— WHAT THE TASK ASKS —
Could you copy each line of the listing that holds "работы"?

— EXTRACTED RECORDS —
----------

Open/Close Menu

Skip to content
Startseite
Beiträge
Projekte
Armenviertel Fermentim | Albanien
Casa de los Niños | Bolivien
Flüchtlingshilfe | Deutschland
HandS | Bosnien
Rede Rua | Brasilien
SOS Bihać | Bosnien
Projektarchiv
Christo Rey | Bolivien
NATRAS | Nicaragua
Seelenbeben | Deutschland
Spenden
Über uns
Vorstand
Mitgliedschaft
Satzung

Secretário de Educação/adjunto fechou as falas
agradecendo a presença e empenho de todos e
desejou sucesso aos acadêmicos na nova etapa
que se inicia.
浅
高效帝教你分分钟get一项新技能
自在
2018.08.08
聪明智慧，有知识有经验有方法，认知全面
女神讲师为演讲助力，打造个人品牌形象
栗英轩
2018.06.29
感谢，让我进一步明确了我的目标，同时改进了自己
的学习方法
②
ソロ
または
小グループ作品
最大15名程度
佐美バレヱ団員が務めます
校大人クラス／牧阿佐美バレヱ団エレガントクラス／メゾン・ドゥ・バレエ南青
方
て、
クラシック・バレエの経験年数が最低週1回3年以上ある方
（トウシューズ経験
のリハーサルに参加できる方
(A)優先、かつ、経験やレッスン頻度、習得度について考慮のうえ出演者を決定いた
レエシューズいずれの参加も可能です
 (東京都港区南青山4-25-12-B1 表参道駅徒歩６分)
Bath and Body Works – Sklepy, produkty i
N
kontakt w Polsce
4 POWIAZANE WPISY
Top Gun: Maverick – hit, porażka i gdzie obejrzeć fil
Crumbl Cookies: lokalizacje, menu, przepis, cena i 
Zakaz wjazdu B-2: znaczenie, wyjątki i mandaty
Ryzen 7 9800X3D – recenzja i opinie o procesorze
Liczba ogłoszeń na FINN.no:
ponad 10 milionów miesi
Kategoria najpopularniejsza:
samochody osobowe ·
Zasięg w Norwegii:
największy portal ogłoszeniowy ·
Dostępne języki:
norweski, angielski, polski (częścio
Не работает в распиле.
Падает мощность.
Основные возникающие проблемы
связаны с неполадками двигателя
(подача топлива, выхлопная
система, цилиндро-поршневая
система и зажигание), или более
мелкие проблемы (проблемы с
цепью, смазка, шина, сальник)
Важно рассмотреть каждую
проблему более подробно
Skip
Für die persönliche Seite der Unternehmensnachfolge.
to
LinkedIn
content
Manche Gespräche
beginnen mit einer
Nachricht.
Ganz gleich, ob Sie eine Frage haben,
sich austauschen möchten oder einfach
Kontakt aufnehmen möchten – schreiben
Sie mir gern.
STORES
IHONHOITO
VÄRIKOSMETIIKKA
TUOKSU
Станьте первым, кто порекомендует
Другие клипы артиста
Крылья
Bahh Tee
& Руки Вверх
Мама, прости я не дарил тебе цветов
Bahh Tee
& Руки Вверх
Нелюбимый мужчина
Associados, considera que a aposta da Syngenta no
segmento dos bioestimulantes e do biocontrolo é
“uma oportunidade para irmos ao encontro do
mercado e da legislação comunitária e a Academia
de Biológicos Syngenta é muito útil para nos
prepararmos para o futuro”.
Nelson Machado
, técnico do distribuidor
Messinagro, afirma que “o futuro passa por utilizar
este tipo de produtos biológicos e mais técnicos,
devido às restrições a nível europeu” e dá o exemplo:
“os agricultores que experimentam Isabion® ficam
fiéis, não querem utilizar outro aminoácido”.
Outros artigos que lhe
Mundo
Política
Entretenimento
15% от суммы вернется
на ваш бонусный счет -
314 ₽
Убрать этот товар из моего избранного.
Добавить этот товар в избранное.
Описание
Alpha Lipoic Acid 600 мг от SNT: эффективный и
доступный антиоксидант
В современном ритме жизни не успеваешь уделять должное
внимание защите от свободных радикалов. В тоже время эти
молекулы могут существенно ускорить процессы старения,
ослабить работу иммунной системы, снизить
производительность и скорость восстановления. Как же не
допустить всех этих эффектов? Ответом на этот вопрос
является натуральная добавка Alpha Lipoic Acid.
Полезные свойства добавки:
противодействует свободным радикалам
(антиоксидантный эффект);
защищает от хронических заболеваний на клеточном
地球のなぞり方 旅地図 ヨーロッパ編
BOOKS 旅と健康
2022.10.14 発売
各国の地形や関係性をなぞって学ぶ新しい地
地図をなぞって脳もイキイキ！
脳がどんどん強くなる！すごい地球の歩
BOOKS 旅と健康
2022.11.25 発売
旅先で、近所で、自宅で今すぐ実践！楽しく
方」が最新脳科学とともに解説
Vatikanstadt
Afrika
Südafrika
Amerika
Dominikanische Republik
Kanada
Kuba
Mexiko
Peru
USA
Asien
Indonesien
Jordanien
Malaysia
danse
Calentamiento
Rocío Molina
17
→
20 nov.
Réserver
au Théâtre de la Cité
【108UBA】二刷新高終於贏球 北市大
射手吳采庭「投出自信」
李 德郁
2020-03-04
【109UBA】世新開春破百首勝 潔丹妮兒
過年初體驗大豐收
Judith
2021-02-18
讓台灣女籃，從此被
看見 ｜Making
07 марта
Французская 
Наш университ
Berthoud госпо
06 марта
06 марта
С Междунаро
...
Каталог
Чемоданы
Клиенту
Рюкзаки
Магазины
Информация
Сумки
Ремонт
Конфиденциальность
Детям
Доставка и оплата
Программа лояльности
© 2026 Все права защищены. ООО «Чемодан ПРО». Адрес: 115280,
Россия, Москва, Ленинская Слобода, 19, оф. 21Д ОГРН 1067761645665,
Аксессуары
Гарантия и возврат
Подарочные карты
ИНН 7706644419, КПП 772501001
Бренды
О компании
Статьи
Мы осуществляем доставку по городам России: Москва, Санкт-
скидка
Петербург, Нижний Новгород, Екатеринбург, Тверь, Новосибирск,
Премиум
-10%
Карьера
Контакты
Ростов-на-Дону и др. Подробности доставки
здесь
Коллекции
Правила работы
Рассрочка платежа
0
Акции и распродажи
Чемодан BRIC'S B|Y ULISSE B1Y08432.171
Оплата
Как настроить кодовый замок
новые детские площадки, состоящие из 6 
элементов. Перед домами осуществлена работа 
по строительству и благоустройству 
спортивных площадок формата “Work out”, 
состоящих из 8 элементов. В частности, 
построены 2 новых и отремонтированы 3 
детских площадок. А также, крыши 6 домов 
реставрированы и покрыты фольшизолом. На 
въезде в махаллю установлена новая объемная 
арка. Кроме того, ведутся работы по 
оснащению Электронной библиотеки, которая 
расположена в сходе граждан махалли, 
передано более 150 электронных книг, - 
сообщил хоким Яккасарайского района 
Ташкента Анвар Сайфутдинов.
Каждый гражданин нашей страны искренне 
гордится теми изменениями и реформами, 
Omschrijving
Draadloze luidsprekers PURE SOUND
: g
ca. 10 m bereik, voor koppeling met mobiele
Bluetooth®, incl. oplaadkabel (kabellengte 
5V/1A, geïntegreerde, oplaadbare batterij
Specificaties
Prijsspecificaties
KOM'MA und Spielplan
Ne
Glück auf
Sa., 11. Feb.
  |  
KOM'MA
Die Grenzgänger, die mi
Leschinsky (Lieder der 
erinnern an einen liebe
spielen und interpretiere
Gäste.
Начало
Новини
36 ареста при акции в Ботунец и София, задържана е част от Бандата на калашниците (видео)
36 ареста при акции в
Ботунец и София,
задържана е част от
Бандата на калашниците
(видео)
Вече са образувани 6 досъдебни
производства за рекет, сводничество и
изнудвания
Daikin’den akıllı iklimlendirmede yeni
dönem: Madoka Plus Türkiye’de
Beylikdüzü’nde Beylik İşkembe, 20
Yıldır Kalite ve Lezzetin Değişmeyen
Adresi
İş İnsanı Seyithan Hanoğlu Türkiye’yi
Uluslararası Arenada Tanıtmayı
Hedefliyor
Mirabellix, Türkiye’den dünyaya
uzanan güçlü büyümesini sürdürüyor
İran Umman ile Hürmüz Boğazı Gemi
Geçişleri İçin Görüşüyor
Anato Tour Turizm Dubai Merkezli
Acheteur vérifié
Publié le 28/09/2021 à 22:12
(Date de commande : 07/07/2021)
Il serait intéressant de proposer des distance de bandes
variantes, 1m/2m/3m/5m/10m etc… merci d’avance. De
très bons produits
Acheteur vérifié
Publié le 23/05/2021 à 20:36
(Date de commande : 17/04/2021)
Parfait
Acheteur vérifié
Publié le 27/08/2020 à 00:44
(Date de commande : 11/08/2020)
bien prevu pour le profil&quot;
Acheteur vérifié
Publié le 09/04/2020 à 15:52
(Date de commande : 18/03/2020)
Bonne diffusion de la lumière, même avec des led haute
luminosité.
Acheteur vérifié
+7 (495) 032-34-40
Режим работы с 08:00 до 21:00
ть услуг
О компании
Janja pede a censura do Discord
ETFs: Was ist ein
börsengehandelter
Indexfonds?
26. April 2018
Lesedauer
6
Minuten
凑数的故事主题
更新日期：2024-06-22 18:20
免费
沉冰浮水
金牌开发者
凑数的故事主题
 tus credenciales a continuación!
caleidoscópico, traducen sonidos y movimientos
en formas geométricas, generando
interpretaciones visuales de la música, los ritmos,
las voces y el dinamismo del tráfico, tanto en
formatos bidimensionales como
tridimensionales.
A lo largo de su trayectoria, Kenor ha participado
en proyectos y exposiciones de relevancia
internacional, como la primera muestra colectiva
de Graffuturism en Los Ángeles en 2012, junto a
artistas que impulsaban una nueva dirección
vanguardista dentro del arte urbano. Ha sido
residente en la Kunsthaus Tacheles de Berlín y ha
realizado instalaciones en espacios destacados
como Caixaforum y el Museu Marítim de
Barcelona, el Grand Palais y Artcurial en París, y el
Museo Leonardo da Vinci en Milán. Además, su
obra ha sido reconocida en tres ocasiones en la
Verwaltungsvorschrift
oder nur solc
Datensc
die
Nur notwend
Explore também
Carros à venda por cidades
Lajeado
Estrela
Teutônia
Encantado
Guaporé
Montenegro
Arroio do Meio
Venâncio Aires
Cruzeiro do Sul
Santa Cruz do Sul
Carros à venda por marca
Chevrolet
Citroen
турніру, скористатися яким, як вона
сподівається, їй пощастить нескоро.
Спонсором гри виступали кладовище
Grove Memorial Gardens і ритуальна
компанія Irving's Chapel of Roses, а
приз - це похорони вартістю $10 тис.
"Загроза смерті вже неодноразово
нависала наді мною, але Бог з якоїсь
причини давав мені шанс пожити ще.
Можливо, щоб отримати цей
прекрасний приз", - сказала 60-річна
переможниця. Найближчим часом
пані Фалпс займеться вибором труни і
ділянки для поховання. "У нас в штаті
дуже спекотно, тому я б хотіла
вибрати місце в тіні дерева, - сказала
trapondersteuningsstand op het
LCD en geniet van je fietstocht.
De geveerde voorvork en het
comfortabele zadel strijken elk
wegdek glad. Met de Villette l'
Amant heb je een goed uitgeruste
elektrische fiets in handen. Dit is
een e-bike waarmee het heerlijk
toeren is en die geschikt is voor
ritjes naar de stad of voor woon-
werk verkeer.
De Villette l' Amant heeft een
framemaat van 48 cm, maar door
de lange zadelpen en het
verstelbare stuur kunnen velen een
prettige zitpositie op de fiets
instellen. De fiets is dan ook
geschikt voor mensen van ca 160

----------

— FINISHED EXERCISE —
Правила работы
арка. Кроме того, ведутся работы по 
Режим работы с 08:00 до 21:00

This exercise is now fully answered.